On ne s’en rend peut-être pas compte, mais le monde vit un moment des plus terribles sur le plan de la pensée nationaliste. Je l’avais déjà évoqué à plusieurs reprises ici même, dans mes chroniques de Zamane, aussi bien en arabe qu’en français. J’ai parlé du Lebensraum israélien, mais aujourd’hui, je constate que tout cela n’était que le prélude d’une pensée en train de naître au sein des grandes puissances de ce monde.
À ce titre, je retiens deux noms qui effraient par leurs propos, aussi bien politiques que géostratégiques. Deux figures qui se profilent derrière deux chefs d’État puissants : John Holbrook Vance, vice-président des États-Unis, et Aleksandr Dugin, philosophe dont les idées inspirent largement Vladimir Poutine.
Le philosophe russe Aleksandr Dugin développe une vision eurasiste où la Russie incarne une civilisation distincte de l’Occident, opposant la tellurocratie (civilisation continentale) russe à l’espace thalassocratique (civilisation maritime) anglo-saxon. Il rejette le libéralisme, perçu comme décadent, et propose une quatrième théorie politique, censée dépasser le fascisme, le communisme et le libéralisme au profit d’un ordre multipolaire.

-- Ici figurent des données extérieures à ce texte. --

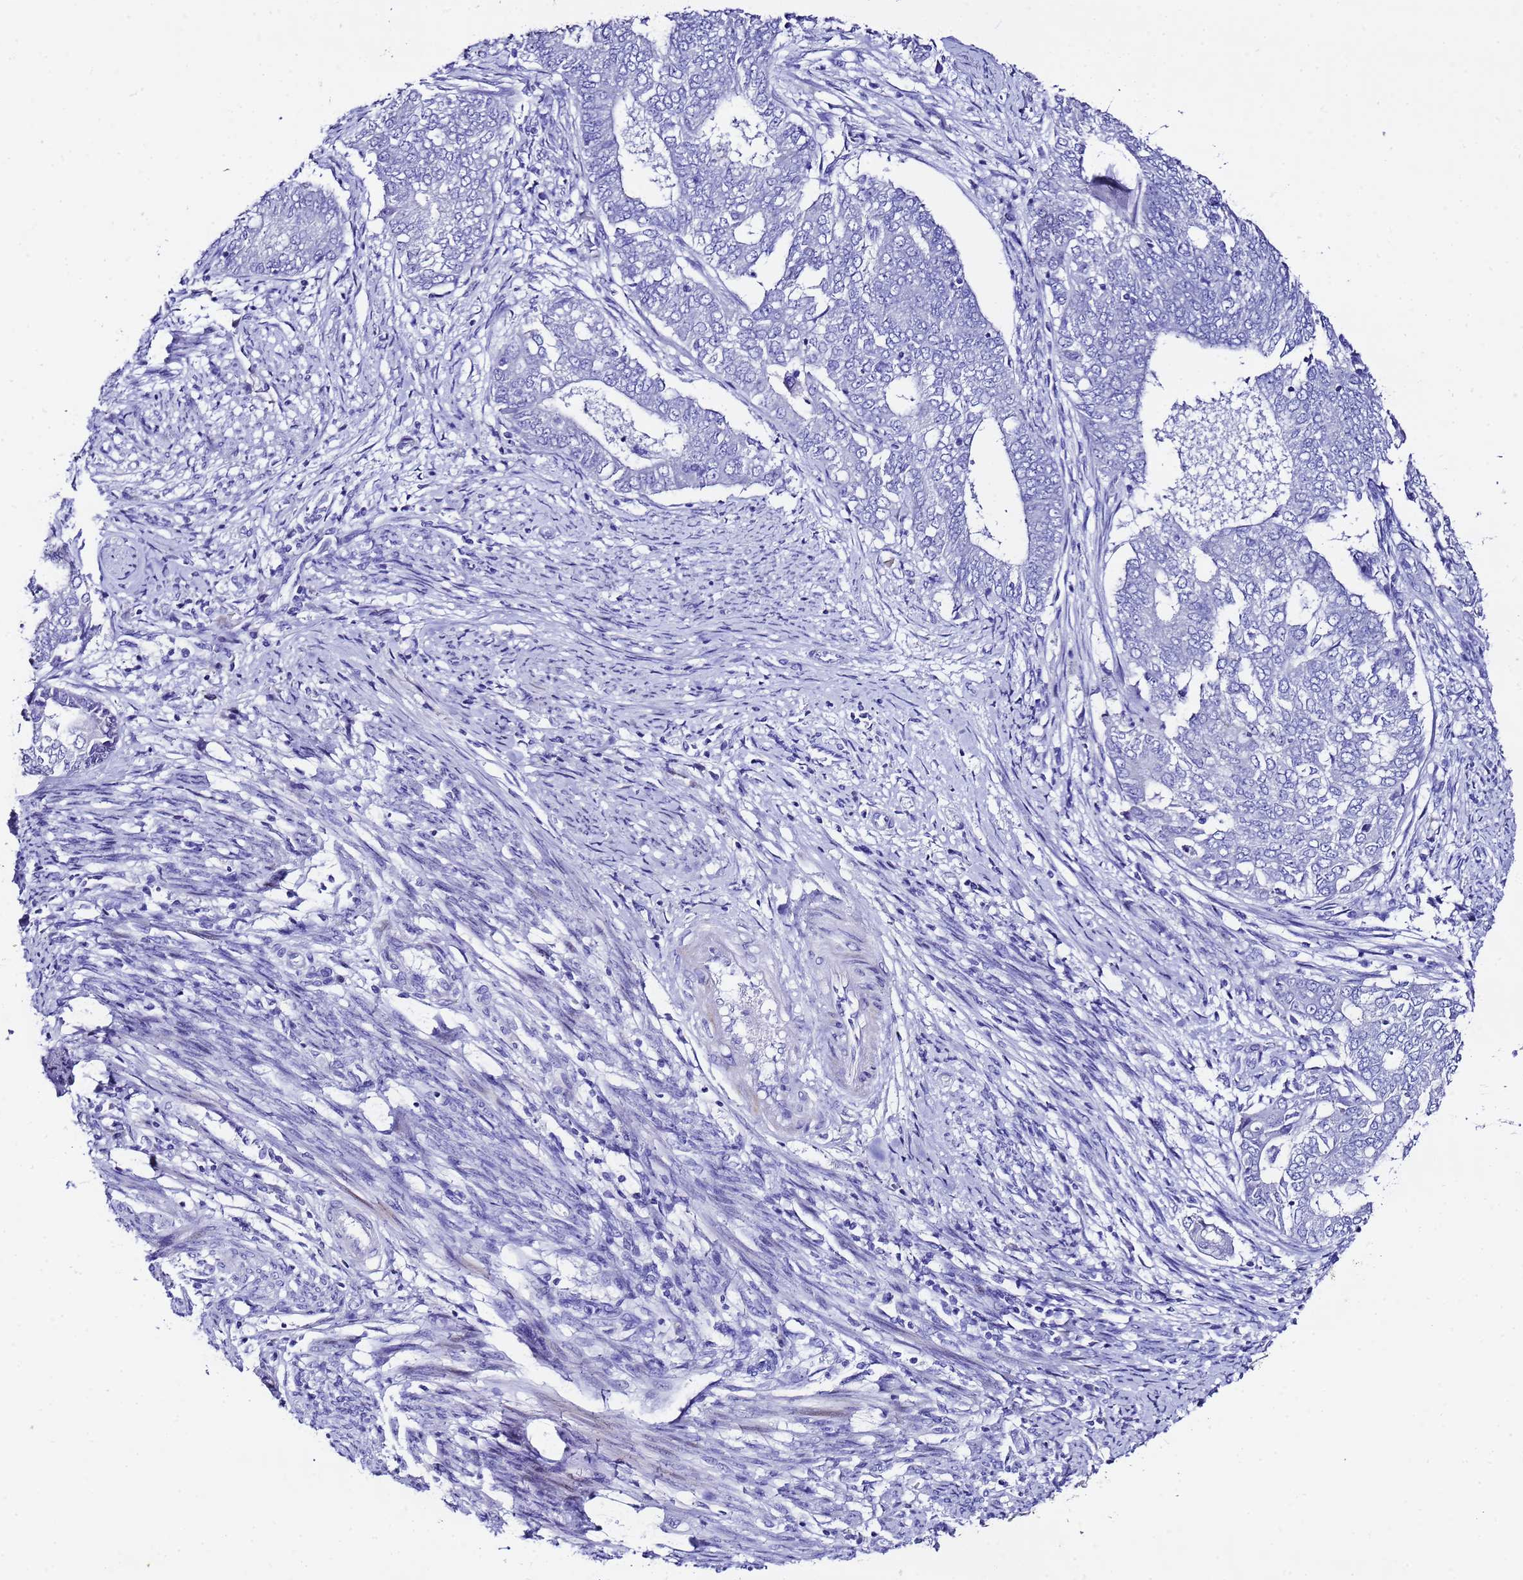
{"staining": {"intensity": "negative", "quantity": "none", "location": "none"}, "tissue": "endometrial cancer", "cell_type": "Tumor cells", "image_type": "cancer", "snomed": [{"axis": "morphology", "description": "Adenocarcinoma, NOS"}, {"axis": "topography", "description": "Endometrium"}], "caption": "High power microscopy image of an immunohistochemistry image of endometrial adenocarcinoma, revealing no significant staining in tumor cells.", "gene": "UGT2B10", "patient": {"sex": "female", "age": 62}}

Inspiré par Carl Schmitt (critique du libéralisme et théoricien de la souveraineté) et la tradition slavophile, il voit la Russie comme l’héritière de Byzance et de l’Empire mongol, forgeant une identité eurasienne fondée sur des valeurs traditionnelles et antimodernes. Il appelle à une alliance Russie-Chine-Iran contre l’hégémonie occidentale et conçoit la Russie comme le cœur spirituel et impérial de l’Eurasie. Son eurasisme est à la fois un projet géopolitique, une doctrine traditionaliste et une critique radicale de l’universalisme occidental. Cette tendance à la fermeture et à l’isolement, sous prétexte de sauver la civilisation la plus pure, n’exclut bien entendu pas l’élargissement de l’espace vital pour défendre cette même civilisation. Si, dans ses écrits, il avait toujours prôné une alliance entre la Chine, l’Iran et la Russie pour combattre l’Occident décadent, dans ses dernières interventions médiatiques, il évoque une éventuelle entente avec les États-Unis, à l’exclusion des Européens. La raison ? «Ils» sont faibles.
Quant à son voisin du Sud, la Turquie, qui gesticule pour restaurer l’éclat terni de l’Empire ottoman, il la taxe de petit pays non fiable, avec lequel aucune alliance n’est envisageable. Un pays qui pourrait donc se retrouver sous la tutelle d’une grande puissance, d’une grande civilisation. De l’autre côté de l’Atlantique, non seulement Trump considère l’Europe comme un vieux continent affaibli, mais il veut annexer le Canada, le Panama et le Groenland. Il estime que les États-Unis ont le droit de s’étendre, de respirer. Il cherche à expulser les étrangers et à purifier la masse démographique du pays. Il ne cesse de répéter que les États-Unis sont une grande nation et qu’ils doivent l’affirmer pour se faire respecter. La scène que Trump et Vance ont offerte au monde à deux reprises, avec le roi de Jordanie et le président ukrainien, démontre sans détour que ce pays est en train de basculer vers un régime fasciste. Les signes que les piliers du pouvoir n’hésitent pas à afficher ne doivent pas être pris à la légère. Le fascisme, qui a commencé à germer un peu partout dans le monde, trouve aujourd’hui des appuis solides et des théoriciens disposant des moyens nécessaires pour mettre leurs idées en pratique. Le 14 février 2025, lors de la 61ème Conférence de Munich sur la sécurité, le vice-président des États-Unis, Vance, a prononcé un discours dans lequel il a exprimé sa préoccupation face à une menace intérieure en Europe, pointant du doigt un recul des valeurs démocratiques fondamentales, notamment la liberté d’expression, et critiquant les politiques migratoires du continent. Il a également remis en question la pratique consistant à exclure les partis d’extrême droite des coalitions gouvernementales, suggérant que cela pourrait être perçu comme une restriction démocratique.
Un net appui à la tendance fasciste.